New York City Theater
"Ink"
Samuel J. Friedman Theatre
The Middle Ages had “Everyman,” that medieval morality play where only Good Deeds accompanies the hero to the grave. We now have “Ink,” James Graham’s nasty, complex, seductive whopper of a play about the rivalry between two British tabloid newspapers in which making a bargain with the Devil is the path to power. When, in the opening scene a rising platform brings two men from what could be the pit of Hell or, later, when steam rises from the composing room as if from a foundry belching smoke and noise, while some scenes are set in the Printer’s Devil Pub, you have a work about the morally damned.
Loosely based on newspaper magnate Rupert Murdoch and his editor, Larry Lamb, these are men for whom the bottom line is the only line. They dwell in the subterranean abodes of ambition and betrayal. Under Rupert Goold’s brilliant direction and Lynne Page’s essential choreography and movement, “Ink” is also funny and exciting, showing how depraved we can be – and, at times, are. Aiming low wins the day.
The time is 1969, the setting London’s Fleet Street, the heart of the nation’s newspapers. Leading the circulation pack is the Mirror. Way behind is Murdock’s newly acquired Sun. Murdock is bent on overtaking the Mirror, hiring its former editor, Lamb, as his enforcer, a man who doesn’t “believe in anything you can’t get ink on your fingers from,” says Murdock.
Offering various editorial jobs to washed-up hacks, Lamb gathers his “ship of undesirables” and begins to turn the business around by going for the sensational -- a kidnapping here, photos of nude girls there. The Sun becomes a populist paper for the “forgotten people,” its motto: “Forward With the People.” That it’s also soulless, “pandering to base instincts,” is nothing more than the price to be paid for success.
As Murdoch, Bertie Carvel is sleaze personified. His mantra, “who needs friends when you have readers,” permeates the setting as would rotting garbage. Yet, for all his pipsqueak machinations, Carvel makes Murdoch a figure whose understandable desire for recognition is his underlying motivation. Never a stock villain, Carvel punches up Murdoch’s growth from ambitious youth to sinister mogul. (He will later acquire Fox News) Matching Carvel, Jonny Lee Miller’s Lamb goes beyond immorality into amorality.

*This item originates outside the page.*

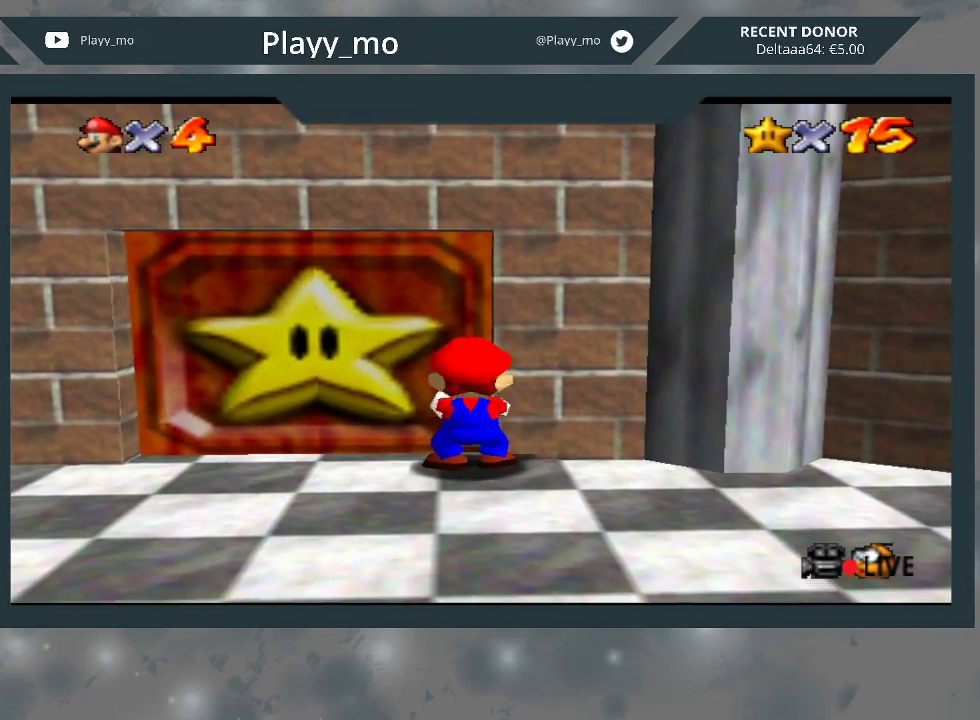
{"buttons": [], "left_stick": "center", "right_stick": "center", "events": []}
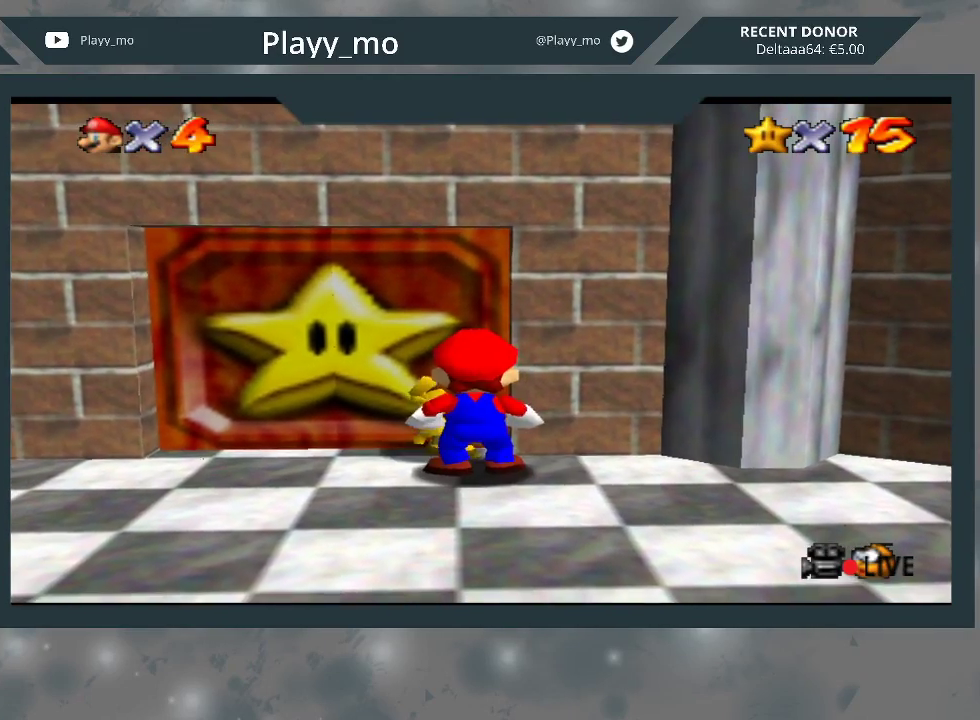
{"buttons": [], "left_stick": "up-left", "right_stick": "center", "events": [[67, "B", "down"], [200, "B", "up"], [467, "left_stick", "up-left"]]}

Insolent, short-tempered, heedless and greedy, he’s a single-minded force.
Michael Siberry stands out as Mirror publisher Hugh Cudlipp as do Colin McPhillamy as deputy chairman Sir Alick McKay and Rana Roy as a wise model. Bunny Christie’s scenic design of mounds of desks and filing cabinets captures the messy, vivid news racket as do Neil Austin’s lighting, Jon Driscoll’s projections and Adam Cork’s original music and sound design.
“Ink” is devastating in its depiction of a “noble pursuit” gone sour. “Playing to people’s fears, their hatred, and anger,” news becomes a commodity that sinks into its own hell. “Ink” is a portrait of what was, what is and, Lord help us, what is to come.